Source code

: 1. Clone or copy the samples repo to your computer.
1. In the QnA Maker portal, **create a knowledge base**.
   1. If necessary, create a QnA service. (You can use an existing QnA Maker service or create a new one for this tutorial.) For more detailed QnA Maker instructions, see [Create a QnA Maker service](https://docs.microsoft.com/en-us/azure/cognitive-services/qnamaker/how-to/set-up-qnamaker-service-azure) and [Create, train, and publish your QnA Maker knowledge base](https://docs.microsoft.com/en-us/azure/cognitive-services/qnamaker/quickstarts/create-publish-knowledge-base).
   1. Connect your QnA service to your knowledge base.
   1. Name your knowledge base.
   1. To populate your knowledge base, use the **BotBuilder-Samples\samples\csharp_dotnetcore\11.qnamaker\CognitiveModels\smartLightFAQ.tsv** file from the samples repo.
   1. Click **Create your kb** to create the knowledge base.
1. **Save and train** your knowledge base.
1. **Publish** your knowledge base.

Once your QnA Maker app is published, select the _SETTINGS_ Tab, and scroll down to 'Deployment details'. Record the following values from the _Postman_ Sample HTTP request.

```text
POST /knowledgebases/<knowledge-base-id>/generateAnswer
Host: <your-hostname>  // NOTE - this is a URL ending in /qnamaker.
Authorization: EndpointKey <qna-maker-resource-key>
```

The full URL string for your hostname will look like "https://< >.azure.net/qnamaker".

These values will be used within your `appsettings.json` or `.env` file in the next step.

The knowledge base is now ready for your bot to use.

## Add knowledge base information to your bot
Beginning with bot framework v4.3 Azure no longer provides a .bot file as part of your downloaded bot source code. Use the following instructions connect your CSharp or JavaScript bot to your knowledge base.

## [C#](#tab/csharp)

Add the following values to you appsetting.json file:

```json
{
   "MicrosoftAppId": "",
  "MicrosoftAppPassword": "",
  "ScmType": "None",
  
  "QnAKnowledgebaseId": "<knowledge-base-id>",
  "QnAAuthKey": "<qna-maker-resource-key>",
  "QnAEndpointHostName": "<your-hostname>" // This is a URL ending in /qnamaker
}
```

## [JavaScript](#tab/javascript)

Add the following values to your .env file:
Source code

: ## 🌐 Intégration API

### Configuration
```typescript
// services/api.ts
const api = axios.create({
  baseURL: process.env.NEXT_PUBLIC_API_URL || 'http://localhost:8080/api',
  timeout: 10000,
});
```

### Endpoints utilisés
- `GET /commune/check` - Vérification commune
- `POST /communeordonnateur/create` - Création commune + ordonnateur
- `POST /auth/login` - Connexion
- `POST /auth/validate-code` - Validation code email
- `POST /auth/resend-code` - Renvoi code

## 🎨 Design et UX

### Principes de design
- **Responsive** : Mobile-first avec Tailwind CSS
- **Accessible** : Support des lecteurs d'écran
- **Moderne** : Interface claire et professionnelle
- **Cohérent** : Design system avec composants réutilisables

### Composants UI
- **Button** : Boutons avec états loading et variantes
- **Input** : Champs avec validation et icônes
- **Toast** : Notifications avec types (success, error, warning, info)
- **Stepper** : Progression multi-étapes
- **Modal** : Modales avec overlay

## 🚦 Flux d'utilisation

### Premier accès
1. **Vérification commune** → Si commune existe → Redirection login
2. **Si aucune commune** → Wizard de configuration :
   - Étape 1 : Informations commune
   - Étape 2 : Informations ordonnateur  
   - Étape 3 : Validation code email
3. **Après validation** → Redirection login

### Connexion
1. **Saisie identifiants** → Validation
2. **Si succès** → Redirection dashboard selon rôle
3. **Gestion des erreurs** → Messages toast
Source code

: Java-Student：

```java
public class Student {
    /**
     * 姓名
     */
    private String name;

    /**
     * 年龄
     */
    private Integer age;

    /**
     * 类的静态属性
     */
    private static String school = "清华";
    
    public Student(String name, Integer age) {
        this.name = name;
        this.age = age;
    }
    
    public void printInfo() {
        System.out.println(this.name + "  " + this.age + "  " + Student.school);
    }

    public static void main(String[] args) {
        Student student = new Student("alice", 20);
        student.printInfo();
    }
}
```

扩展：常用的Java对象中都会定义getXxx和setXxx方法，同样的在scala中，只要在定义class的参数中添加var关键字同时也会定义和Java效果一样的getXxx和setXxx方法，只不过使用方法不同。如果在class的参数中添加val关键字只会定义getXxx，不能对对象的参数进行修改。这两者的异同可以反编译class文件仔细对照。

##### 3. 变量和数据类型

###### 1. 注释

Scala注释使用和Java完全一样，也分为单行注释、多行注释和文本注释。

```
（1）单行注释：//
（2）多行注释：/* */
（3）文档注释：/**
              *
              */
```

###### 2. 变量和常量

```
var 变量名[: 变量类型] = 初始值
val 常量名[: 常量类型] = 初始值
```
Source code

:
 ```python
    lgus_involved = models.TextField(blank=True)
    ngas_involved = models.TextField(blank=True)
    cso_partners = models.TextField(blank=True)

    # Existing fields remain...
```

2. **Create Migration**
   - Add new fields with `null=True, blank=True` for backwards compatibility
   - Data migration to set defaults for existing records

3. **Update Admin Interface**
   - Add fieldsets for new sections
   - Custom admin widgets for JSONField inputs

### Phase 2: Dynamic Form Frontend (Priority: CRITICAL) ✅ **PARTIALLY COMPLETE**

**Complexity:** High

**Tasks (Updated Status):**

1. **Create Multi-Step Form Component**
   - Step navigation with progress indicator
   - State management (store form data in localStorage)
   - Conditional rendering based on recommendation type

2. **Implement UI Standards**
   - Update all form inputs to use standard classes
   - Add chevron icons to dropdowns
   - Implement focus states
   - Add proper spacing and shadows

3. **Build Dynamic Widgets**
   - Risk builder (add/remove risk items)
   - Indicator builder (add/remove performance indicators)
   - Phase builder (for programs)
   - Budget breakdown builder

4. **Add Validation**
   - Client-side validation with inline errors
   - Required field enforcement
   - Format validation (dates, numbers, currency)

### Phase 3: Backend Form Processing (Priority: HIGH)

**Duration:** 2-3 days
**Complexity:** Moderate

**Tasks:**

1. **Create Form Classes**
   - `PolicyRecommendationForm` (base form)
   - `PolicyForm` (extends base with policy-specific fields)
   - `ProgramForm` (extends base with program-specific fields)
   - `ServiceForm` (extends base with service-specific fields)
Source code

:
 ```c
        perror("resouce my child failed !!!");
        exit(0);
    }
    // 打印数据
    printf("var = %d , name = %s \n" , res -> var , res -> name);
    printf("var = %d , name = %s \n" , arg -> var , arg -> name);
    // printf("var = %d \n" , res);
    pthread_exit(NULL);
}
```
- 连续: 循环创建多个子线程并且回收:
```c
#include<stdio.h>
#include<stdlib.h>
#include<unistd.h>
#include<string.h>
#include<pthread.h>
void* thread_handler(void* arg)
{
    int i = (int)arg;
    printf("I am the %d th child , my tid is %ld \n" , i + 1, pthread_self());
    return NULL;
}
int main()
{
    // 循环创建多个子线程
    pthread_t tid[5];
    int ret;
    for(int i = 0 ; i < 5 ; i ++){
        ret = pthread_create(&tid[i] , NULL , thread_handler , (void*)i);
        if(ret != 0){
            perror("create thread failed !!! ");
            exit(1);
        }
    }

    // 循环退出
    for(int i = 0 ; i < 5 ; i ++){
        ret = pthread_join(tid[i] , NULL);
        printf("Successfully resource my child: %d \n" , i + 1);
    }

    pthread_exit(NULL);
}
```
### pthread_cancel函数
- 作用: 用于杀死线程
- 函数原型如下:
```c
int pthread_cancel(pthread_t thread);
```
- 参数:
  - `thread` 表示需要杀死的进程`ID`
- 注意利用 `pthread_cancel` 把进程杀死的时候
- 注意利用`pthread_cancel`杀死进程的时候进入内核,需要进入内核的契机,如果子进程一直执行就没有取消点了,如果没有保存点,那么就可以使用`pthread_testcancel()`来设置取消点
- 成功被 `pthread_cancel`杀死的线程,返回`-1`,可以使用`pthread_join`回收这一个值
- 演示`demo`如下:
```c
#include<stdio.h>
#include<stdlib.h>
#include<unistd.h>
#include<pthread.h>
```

++++++++++++++++++++

Required work ->
If a line in the entries above contains the word "Connexion", copy it.

Task response ->
- `POST /auth/login` - Connexion
### Connexion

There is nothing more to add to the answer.